▶ _Extrait du document_
○ ○ ○

En effet, la causalité matérielle est l'effet des parties sur le tout. Les parties peuvent ou bien rendre possible l'opération propre du tout, ou bien entraver cette opération. Si la pile d'une montre est vide, la montre ne peut plus afficher l'heure. Si le nerf optique est coupé, il n'est plus possible de voir. Si un joueur d'une équipe de sport est absent, et qu'il n'y a aucun remplaçant, l'équipe doit déclarer forfait, etc. Dans tous ces cas, la causalité matérielle explique l'absence de réalisation d'une fonction, en mentionnant le constituant qui est à l'origine du problème.

○ ○ ○

▶ _Liste des données_
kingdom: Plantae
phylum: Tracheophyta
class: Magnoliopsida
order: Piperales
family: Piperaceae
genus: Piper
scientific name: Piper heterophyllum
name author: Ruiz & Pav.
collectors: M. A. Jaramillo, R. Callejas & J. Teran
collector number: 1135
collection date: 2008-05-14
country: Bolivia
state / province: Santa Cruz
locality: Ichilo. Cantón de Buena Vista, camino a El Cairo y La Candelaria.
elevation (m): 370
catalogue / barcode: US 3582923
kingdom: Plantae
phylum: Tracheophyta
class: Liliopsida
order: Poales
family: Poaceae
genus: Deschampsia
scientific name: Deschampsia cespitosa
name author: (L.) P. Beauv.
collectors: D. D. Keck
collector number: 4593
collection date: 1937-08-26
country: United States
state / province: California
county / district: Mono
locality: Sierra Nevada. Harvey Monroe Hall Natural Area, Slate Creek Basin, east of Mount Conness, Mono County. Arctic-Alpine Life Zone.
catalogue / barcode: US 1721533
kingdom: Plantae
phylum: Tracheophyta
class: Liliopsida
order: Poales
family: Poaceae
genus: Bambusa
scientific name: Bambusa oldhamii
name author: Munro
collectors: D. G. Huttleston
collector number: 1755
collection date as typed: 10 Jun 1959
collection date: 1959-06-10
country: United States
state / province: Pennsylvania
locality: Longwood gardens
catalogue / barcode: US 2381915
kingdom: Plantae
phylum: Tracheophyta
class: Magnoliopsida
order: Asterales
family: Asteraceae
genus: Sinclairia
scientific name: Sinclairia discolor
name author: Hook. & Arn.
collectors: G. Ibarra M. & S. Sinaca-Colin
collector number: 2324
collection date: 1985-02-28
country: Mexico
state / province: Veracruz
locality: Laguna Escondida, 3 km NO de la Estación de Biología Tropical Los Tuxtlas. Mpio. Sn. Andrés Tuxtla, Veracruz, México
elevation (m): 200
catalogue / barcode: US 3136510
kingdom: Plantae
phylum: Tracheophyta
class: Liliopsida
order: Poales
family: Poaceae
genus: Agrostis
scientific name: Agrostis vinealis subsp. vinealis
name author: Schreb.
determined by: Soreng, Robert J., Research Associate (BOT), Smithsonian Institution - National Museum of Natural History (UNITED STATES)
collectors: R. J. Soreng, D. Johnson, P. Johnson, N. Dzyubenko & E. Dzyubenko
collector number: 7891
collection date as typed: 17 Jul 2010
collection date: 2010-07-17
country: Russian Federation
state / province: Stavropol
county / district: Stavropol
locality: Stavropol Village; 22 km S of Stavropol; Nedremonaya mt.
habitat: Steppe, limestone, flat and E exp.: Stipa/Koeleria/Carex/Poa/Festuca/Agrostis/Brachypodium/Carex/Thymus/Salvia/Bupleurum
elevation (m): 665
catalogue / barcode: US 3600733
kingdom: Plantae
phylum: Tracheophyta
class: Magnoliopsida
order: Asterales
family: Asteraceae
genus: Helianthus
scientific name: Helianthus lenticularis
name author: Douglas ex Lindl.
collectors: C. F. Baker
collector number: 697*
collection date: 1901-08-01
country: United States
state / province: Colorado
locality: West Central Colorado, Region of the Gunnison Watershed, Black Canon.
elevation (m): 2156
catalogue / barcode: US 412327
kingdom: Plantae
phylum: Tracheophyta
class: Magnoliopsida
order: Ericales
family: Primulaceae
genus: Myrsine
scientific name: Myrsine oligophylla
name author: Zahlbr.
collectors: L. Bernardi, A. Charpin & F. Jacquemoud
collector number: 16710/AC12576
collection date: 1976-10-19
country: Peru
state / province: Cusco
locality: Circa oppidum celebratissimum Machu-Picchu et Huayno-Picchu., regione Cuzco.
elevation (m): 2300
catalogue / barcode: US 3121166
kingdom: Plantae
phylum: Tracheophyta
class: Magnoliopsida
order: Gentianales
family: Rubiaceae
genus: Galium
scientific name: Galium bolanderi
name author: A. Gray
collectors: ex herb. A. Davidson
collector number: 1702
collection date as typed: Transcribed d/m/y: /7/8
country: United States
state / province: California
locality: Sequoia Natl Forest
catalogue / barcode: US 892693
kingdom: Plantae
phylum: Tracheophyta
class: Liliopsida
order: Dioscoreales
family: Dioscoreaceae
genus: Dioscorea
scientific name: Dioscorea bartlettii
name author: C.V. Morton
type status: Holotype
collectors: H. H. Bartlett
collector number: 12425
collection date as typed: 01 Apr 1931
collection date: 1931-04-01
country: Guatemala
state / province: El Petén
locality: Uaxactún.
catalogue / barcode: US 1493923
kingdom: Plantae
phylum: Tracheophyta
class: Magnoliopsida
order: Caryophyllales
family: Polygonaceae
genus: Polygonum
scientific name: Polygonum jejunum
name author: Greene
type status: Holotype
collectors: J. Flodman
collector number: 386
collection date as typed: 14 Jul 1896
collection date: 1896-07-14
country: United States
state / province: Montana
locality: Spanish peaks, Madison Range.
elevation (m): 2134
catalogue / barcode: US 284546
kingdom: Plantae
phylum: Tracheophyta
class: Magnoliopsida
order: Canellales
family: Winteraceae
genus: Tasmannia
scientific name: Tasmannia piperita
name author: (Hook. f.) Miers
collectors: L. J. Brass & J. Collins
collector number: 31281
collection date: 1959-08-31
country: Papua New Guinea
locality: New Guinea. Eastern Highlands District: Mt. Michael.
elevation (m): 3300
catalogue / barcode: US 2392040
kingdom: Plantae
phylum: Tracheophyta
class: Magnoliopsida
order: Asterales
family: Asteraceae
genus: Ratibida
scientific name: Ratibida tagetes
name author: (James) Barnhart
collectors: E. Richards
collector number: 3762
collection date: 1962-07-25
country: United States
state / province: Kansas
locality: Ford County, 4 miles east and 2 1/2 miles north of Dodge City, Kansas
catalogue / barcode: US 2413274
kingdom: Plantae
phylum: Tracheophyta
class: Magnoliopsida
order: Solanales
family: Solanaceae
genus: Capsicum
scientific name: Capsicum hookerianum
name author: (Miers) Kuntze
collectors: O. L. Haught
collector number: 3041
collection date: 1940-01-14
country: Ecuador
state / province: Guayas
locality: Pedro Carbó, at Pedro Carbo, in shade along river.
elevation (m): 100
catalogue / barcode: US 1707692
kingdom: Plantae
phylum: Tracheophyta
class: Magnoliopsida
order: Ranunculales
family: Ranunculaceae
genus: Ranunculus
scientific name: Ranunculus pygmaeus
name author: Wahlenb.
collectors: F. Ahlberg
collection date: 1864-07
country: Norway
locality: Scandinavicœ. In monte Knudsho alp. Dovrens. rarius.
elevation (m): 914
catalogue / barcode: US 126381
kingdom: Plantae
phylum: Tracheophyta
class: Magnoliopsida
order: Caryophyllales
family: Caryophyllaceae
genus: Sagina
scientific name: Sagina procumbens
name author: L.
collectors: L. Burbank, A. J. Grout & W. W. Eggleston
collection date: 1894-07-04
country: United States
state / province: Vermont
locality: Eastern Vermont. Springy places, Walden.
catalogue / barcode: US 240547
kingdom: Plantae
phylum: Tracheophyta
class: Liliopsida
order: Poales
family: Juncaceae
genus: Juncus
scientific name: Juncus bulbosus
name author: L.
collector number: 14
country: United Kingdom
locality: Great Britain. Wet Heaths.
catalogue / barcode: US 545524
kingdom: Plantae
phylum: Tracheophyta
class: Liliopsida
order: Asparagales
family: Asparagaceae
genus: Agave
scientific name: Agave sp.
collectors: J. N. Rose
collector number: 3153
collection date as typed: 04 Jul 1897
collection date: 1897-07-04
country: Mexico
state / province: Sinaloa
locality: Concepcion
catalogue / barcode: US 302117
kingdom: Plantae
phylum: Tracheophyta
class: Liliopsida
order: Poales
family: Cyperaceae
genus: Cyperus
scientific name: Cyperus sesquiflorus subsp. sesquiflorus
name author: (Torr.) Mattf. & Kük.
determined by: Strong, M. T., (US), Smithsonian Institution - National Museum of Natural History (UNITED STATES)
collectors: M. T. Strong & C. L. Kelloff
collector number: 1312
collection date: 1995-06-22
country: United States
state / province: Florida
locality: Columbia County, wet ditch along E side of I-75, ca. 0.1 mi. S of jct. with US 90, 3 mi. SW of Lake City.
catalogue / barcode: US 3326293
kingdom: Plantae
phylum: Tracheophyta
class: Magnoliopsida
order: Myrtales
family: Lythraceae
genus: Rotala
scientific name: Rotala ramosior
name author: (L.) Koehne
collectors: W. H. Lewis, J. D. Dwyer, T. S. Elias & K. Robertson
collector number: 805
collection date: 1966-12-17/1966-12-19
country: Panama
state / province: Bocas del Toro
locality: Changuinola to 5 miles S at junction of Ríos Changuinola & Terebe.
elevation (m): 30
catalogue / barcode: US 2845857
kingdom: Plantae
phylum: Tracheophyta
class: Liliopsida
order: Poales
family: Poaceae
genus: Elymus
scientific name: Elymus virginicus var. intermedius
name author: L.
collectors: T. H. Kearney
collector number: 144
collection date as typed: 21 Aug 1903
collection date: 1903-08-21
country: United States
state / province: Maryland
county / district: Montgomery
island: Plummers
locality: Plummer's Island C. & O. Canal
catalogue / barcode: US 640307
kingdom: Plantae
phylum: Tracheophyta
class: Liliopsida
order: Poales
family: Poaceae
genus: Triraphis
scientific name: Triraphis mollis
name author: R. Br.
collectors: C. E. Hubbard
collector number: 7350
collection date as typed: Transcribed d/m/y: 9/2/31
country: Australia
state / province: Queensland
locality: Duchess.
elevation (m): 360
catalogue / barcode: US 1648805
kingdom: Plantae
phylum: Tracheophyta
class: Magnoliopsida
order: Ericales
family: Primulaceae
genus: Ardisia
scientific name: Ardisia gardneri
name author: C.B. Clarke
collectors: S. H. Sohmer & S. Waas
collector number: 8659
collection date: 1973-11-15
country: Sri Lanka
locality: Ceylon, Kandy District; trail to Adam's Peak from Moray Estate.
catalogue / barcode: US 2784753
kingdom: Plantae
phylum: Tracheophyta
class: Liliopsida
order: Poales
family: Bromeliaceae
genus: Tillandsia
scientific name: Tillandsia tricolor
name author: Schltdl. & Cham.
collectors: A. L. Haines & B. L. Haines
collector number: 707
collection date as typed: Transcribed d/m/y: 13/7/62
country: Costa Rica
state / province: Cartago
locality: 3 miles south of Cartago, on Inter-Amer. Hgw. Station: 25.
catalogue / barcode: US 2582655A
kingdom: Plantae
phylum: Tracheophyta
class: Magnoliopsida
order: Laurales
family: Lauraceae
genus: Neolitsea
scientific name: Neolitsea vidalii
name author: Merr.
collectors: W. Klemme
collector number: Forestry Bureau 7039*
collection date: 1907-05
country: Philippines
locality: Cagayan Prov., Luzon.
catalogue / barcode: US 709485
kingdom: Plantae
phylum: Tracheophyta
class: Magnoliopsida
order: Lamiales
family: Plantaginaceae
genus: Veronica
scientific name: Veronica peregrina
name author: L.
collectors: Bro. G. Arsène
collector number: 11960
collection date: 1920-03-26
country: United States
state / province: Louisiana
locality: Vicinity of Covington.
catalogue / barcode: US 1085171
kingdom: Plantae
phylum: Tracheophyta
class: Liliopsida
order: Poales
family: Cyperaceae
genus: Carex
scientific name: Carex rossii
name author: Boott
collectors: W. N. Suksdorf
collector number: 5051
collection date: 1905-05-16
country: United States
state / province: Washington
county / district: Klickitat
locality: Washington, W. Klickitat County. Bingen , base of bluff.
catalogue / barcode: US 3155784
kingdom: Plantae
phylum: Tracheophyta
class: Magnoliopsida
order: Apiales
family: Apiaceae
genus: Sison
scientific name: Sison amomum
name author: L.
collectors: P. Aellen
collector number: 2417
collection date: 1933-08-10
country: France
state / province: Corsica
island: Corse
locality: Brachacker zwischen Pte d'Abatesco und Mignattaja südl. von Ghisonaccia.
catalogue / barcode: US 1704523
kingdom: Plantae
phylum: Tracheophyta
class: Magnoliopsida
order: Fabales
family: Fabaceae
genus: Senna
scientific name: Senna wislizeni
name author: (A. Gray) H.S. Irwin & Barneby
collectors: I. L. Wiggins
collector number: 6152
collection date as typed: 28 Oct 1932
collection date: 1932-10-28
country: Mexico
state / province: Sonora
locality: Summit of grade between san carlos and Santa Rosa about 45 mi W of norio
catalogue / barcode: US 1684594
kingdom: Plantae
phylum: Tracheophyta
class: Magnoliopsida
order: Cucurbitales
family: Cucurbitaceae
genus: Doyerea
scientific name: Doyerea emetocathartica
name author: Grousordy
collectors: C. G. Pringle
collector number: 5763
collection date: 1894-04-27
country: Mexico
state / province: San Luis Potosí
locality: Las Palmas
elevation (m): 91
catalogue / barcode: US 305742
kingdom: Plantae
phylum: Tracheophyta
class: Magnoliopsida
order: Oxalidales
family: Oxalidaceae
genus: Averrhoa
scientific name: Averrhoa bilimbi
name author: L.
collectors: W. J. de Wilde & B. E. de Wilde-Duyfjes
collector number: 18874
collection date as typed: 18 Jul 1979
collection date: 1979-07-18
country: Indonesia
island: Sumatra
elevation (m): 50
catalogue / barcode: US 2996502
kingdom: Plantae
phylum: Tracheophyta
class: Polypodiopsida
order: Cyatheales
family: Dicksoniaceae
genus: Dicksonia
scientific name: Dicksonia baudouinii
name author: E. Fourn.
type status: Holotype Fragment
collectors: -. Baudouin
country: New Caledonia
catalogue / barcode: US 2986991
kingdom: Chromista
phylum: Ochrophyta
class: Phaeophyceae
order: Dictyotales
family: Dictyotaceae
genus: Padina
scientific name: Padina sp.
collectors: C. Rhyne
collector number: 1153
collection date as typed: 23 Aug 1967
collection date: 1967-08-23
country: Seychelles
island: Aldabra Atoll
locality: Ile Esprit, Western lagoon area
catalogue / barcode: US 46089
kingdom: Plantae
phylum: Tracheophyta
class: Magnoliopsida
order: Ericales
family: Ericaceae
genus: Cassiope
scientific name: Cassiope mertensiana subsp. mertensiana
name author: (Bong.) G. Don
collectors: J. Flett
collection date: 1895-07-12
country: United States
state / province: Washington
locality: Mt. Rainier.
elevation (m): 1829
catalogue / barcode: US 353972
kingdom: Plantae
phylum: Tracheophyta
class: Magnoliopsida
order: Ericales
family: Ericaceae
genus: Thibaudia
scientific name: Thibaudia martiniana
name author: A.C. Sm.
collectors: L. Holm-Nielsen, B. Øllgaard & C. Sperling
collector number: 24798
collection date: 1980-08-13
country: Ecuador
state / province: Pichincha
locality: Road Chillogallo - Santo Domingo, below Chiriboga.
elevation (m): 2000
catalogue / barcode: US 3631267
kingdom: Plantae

○ ○ ○

▶ _À faire_
- A) Indiquez si chacun des énoncés suivants concorde avec l'extrait sur la causalité matérielle, en répondant par oui ou non et en citant les mots décisifs de l'extrait.
(i) La causalité matérielle est l'effet du tout sur les parties.
(ii) Une montre dont la pile est vide ne peut plus afficher l'heure.
(iii) Une équipe de sport doit déclarer forfait dès qu'un joueur est absent, même si un remplaçant est disponible.
- B) Répondez brièvement à ces questions à partir de l'extrait sur la causalité matérielle.
(i) Que se passe-t-il si le nerf optique est coupé ?
(ii) Que doit faire une équipe de sport à qui il manque un joueur sans remplaçant ?
(iii) Dans tous les cas cités, qu'explique la causalité matérielle ?
- C) Relevez tous les constituants dont la défaillance empêche le tout de remplir sa fonction dans les cas cités par l'extrait sur la causalité matérielle.

▶ _Réponses ci-dessous_
- A)
(i) Non : « la causalité matérielle est l'effet des parties sur le tout ».
(ii) Oui : « Si la pile d'une montre est vide, la montre ne peut plus afficher l'heure. »
(iii) Non : « Si un joueur d'une équipe de sport est absent, et qu'il n'y a aucun remplaçant, l'équipe doit déclarer forfait ».

- B)
(i) Il n'est plus possible de voir.
(ii) Elle doit déclarer forfait.
(iii) Elle explique l'absence de réalisation d'une fonction, en mentionnant le constituant qui est à l'origine du problème.

- C) La pile d'une montre ; le nerf optique ; un joueur d'une équipe de sport.